2. Sample size used for the test set and the data provenance: Not applicable. No "test set" in the sense of a clinical or technical study proving a performance metric was conducted within the scope described in this 510(k). The equivalence argument relies on comparison to known predicate devices.

3. Number of experts used to establish the ground truth for the test set and the qualifications of those experts (e.g., radiologist with 10 years of experience): Not applicable. No such "ground truth" establishment for performance metrics is described in this 510(k). The regulatory body (FDA) reviews the equivalence argument presented by the manufacturer.

4. Adjudication method (e.g., 2+1, 3+1, none) for the test set: Not applicable. No test set requiring expert adjudication is described.

5. If a multi-reader multi-case (MRMC) comparative effectiveness study was done, If so, what was the effect size of how much human readers improve with AI vs without AI assistance: Not applicable. This device is a physical medical instrument, not an AI-assisted diagnostic tool.

6. If a standalone (i.e. algorithm only without human-in-the-loop performance) was done: Not applicable. This is not an algorithm or software device.

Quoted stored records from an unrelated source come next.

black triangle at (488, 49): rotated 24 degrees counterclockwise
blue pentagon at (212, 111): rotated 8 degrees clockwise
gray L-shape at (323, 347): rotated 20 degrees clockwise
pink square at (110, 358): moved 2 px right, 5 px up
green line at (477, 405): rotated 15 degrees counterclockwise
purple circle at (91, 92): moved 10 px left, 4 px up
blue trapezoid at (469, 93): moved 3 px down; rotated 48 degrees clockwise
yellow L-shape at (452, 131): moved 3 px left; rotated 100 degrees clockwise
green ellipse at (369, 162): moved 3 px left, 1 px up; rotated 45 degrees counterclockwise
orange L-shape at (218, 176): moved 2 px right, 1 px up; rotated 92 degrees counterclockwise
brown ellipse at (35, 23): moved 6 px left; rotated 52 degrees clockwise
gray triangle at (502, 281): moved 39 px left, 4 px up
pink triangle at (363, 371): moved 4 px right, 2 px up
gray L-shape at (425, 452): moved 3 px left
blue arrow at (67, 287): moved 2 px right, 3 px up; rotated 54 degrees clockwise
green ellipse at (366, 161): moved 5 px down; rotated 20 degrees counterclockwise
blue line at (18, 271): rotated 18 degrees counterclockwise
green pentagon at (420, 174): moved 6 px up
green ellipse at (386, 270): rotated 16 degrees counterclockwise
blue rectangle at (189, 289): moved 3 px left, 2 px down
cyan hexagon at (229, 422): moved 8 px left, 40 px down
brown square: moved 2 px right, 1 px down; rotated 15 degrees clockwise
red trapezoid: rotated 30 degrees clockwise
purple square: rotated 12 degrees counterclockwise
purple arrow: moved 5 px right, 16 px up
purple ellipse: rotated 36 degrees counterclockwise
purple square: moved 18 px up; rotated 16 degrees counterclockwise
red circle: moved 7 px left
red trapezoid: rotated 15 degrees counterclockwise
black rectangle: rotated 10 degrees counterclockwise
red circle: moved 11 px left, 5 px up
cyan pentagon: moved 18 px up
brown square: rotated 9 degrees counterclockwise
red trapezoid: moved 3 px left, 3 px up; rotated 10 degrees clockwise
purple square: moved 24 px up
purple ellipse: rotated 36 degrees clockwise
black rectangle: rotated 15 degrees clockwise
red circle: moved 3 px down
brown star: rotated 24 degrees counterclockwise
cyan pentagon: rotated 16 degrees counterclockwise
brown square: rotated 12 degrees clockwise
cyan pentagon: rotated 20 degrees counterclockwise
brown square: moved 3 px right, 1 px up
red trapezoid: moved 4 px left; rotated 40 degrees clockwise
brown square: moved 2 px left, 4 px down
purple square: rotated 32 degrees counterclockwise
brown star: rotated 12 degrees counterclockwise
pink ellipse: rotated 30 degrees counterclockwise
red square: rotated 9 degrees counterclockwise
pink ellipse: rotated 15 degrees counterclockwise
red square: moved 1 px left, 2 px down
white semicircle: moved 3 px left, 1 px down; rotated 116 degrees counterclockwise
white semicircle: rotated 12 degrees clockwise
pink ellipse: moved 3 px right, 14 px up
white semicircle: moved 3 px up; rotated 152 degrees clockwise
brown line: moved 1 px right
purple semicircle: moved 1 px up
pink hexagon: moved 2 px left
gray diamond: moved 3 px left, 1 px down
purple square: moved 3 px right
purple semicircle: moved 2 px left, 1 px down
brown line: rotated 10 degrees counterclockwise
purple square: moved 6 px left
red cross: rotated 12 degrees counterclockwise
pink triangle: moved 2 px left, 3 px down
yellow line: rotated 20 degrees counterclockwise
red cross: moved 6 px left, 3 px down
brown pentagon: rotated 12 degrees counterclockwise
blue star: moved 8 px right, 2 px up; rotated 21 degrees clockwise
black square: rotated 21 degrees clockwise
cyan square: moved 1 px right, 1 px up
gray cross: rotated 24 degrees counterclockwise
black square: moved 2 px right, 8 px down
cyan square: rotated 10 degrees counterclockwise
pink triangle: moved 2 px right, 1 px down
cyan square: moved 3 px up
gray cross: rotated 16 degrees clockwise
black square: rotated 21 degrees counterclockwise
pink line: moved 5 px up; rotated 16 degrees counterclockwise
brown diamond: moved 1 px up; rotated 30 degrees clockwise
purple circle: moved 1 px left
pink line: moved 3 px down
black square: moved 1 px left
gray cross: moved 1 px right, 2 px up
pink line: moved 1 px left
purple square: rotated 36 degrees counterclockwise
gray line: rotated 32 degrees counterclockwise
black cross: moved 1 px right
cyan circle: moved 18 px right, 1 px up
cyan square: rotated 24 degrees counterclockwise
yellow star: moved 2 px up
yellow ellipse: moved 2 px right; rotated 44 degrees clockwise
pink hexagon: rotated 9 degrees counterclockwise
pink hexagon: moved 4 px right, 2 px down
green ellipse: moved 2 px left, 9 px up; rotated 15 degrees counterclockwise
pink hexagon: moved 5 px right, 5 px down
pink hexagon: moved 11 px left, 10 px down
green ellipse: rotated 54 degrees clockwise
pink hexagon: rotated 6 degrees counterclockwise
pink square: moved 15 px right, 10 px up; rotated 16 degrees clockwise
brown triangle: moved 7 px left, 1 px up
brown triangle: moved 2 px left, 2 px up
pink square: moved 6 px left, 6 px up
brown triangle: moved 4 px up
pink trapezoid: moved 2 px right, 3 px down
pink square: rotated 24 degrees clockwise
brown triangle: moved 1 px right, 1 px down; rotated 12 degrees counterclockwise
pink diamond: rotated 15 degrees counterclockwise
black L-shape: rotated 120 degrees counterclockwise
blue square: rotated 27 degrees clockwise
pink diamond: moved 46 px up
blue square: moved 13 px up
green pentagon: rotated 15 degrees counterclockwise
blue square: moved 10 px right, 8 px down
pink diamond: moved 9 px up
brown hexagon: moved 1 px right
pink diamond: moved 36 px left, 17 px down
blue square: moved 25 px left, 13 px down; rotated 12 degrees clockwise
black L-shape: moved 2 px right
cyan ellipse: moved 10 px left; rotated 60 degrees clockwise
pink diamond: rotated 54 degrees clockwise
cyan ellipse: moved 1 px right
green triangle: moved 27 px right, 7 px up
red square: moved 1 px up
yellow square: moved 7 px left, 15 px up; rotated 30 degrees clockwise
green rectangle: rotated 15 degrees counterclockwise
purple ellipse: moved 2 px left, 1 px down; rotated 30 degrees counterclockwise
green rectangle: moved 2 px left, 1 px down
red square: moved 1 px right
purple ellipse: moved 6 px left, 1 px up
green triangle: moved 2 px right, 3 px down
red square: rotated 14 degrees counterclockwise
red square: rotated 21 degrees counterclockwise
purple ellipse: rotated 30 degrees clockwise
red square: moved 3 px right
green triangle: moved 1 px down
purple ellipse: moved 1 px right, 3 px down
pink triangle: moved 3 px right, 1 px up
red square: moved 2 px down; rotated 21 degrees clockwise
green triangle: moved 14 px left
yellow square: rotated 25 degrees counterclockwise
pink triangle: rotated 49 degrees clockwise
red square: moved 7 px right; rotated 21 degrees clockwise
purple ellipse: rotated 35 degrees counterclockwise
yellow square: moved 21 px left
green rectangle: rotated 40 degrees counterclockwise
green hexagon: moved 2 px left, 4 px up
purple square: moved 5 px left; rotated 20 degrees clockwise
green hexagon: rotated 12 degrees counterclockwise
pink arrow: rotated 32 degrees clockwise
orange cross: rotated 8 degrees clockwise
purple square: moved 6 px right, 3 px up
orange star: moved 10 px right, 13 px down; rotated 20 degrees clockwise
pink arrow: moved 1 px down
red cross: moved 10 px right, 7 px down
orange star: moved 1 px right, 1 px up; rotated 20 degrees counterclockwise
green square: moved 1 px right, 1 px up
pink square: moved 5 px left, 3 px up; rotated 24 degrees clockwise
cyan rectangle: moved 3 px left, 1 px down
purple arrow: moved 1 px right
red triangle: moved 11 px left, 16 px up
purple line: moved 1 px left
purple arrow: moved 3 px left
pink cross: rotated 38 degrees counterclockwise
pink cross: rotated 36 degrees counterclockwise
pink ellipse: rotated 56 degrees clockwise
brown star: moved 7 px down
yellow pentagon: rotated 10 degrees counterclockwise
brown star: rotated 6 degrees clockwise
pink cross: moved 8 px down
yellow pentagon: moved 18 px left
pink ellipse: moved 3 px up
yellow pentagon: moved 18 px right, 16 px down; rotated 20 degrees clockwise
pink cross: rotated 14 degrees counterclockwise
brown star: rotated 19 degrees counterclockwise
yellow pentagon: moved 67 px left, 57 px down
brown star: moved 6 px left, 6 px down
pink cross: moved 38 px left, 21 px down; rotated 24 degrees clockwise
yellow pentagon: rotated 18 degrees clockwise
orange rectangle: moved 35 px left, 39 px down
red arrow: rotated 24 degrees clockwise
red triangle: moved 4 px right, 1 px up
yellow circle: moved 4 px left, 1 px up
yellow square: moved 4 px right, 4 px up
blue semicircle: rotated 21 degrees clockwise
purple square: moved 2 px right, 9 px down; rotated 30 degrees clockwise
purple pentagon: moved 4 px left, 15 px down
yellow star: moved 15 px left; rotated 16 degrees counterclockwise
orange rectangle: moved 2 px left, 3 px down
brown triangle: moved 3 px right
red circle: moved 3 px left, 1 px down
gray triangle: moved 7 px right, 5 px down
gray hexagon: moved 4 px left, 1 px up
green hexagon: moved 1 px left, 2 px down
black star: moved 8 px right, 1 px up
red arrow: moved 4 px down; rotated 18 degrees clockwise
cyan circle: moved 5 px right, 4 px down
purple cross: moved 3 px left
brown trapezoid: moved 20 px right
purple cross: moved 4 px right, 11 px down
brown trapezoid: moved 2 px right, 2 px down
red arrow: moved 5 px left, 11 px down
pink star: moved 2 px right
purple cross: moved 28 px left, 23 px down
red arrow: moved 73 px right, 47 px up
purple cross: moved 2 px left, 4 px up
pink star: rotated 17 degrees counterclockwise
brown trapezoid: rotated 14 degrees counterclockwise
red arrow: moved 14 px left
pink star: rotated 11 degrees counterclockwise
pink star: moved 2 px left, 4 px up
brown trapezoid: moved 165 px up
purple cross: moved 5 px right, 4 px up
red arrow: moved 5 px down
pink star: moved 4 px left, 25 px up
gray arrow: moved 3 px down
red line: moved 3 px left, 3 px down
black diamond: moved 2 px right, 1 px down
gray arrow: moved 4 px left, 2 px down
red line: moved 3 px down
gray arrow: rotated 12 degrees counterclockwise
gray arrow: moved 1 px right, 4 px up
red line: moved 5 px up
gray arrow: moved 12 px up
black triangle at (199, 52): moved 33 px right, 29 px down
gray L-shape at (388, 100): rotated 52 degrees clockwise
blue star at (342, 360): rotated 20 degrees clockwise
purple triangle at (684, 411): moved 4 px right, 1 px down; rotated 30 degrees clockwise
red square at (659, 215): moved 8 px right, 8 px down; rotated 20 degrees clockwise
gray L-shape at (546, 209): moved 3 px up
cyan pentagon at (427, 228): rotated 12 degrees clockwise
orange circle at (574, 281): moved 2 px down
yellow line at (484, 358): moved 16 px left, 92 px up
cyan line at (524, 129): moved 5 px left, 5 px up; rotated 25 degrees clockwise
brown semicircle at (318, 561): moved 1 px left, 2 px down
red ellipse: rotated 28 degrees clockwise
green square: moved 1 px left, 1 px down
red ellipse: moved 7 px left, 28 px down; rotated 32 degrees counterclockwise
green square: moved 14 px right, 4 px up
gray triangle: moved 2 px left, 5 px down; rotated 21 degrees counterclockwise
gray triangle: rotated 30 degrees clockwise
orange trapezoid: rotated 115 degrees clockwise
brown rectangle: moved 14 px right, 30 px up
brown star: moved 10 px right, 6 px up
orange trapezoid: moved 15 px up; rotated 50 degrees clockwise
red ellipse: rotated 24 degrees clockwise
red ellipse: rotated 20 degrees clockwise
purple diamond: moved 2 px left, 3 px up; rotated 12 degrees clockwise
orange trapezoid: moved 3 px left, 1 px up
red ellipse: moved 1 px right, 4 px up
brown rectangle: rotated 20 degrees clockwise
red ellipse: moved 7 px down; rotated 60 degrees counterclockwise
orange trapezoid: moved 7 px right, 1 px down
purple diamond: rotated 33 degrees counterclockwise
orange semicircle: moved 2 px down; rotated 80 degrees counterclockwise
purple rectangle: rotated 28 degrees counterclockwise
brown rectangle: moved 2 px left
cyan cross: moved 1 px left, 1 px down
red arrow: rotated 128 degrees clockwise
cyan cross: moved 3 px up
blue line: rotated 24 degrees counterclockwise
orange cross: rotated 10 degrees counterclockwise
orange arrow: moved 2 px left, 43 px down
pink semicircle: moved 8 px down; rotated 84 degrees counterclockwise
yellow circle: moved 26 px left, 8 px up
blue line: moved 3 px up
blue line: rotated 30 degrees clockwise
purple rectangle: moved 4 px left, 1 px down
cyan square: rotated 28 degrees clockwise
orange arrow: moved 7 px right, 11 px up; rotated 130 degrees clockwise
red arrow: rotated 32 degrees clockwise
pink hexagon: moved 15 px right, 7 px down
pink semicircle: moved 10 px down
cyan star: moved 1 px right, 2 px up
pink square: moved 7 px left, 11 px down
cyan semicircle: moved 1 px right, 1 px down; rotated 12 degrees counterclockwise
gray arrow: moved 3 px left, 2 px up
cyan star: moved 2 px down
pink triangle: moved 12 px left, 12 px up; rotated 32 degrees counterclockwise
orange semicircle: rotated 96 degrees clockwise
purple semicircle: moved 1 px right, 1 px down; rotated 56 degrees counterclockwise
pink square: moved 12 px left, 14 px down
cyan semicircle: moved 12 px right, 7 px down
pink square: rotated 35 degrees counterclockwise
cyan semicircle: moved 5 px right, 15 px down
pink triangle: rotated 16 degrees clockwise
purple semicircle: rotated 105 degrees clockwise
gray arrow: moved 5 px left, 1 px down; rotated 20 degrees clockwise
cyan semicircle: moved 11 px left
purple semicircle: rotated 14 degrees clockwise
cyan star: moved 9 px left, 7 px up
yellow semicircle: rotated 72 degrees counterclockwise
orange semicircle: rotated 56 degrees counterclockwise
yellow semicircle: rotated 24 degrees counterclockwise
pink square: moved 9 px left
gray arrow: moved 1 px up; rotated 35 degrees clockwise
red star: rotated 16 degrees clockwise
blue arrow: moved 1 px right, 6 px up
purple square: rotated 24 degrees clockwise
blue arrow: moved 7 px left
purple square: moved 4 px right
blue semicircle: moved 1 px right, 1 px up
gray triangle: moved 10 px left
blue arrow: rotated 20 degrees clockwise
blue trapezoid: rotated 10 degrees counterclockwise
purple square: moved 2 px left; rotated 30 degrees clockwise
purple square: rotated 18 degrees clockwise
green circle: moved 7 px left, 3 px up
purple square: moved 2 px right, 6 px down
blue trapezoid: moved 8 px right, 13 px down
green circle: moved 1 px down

7. The type of ground truth used (expert consensus, pathology, outcomes data, etc.): Not applicable in the context of performance metrics for this 510(k). The "ground truth" for clearance is the regulatory determination of "substantial equivalence" based on comparison to existing predicate devices whose safety and efficacy have already been established through their own regulatory pathways or market history.

8. The sample size for the training set: Not applicable. There is no "training set" as this is a physical device and not an AI/ML model being developed.

9. How the ground truth for the training set was established: Not applicable for the reasons stated above.

In summary, the provided document is a regulatory submission for premarket clearance via the 510(k) pathway for a non-software medical device. It focuses on demonstrating "substantial equivalence" rather than presenting detailed clinical trial results or performance studies with specific acceptance criteria in the way one might expect for a novel drug or a high-risk AI diagnostic device.